Эрик рос на подобных историях, эти притчи и мифы сформировали все, во что он верил. Ханна больше над ним не смеялась. Если Эрик избыточно вежлив, осторожен и не стремится заявить о себе, у него есть на то причины. Если он скор в суждениях и неохотно от них отказывается, у него есть на то причины. И если он с готовностью раскрыл душу перед прелестной богобоязненной еврейкой, если он после нескольких кратких встреч предложил ей выйти за него замуж, то и на это у него были причины. «Наконец-то, – писала она в автобиографии, вышедшей долгие годы спустя, – я встретила мужчину правильнее моих родителей и даже моего раввина. Могла ли я не согласиться?»

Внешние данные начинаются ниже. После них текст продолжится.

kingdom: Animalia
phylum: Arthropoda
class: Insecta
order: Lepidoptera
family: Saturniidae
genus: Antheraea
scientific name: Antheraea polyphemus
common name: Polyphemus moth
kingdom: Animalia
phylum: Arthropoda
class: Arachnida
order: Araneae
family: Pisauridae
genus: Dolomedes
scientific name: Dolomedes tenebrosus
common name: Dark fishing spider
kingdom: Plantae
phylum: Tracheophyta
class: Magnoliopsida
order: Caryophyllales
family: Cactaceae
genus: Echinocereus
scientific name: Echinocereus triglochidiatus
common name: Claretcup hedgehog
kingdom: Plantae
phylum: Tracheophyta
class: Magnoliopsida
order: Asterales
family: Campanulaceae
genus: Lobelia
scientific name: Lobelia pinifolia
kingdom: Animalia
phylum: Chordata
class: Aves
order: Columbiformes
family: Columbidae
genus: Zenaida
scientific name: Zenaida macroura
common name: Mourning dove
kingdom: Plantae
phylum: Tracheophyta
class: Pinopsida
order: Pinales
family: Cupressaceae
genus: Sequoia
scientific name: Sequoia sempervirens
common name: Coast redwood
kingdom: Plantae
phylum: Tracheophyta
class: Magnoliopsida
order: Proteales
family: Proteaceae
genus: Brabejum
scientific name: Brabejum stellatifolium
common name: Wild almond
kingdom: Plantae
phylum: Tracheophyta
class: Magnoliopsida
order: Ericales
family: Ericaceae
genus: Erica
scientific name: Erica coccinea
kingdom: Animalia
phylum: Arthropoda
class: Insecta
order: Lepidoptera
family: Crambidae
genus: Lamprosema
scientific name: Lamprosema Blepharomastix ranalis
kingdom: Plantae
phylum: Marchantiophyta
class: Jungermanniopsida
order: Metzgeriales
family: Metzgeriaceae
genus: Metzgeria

И лишь лет через пятнадцать она вернулась к той истории о двух гладковыбритых юношах в полной опасностей оккупированной Варшаве. К тому времени Ханна и Эрик уже были давно женаты, у них родилось трое детей. Карьера ее, начинавшаяся так многообещающе, закончилась пшиком, декретные отпуска оказались на руку соперникам и коллегам, а требования материнства неизменно разбивали ее надежды возобновить профессиональную деятельность. Постоянной работы у Ханны не было, как и особенных перспектив. Редакторы, некогда поощрявшие ее, ныне при встрече глядели недоуменно. «Я, конечно же, слышала это слово, – вспоминала впоследствии Ханна, – но до той поры полностью не понимала, что такое депрессия. Теперь же каждый день вырастал предо мной стеною из долгих часов, через которую не перебраться. Раза три-четыре я садилась на подоконник второго этажа нашего дома и подумывала броситься на тротуар. Падать всего миг, а там будь что будет. Но я боялась. Боялась, потому что за мной наблюдал Б-г».
Именно в тот безработный период Ханна начала изучать и записывать рассказы свекра о заключении в Треблинке: она озаглавила будущую книгу «Геинном и после». Годы спустя эту самую книгу Кейт привезет домой после первого семестра в университете.
* * *
Свекор поселился у нас после смерти своей жены; тогда я знала его историю только в общих чертах. Он родился в Польше в исключительно несчастливую пору ХХ века (точный год не знал даже сам Йосеф) и в 1943-м вместе с прочими живыми трупами во время вспыхнувшего восстания бежал из Треблинки[22]. И после два года не видел солнца: до конца войны его прятали в сыром подполе какие-то крестьяне. Когда же война наконец завершилась, Йосеф вылез из подпола – и угодил в сумеречный рассвет новой Европы, возникшей за сталинским железным занавесом.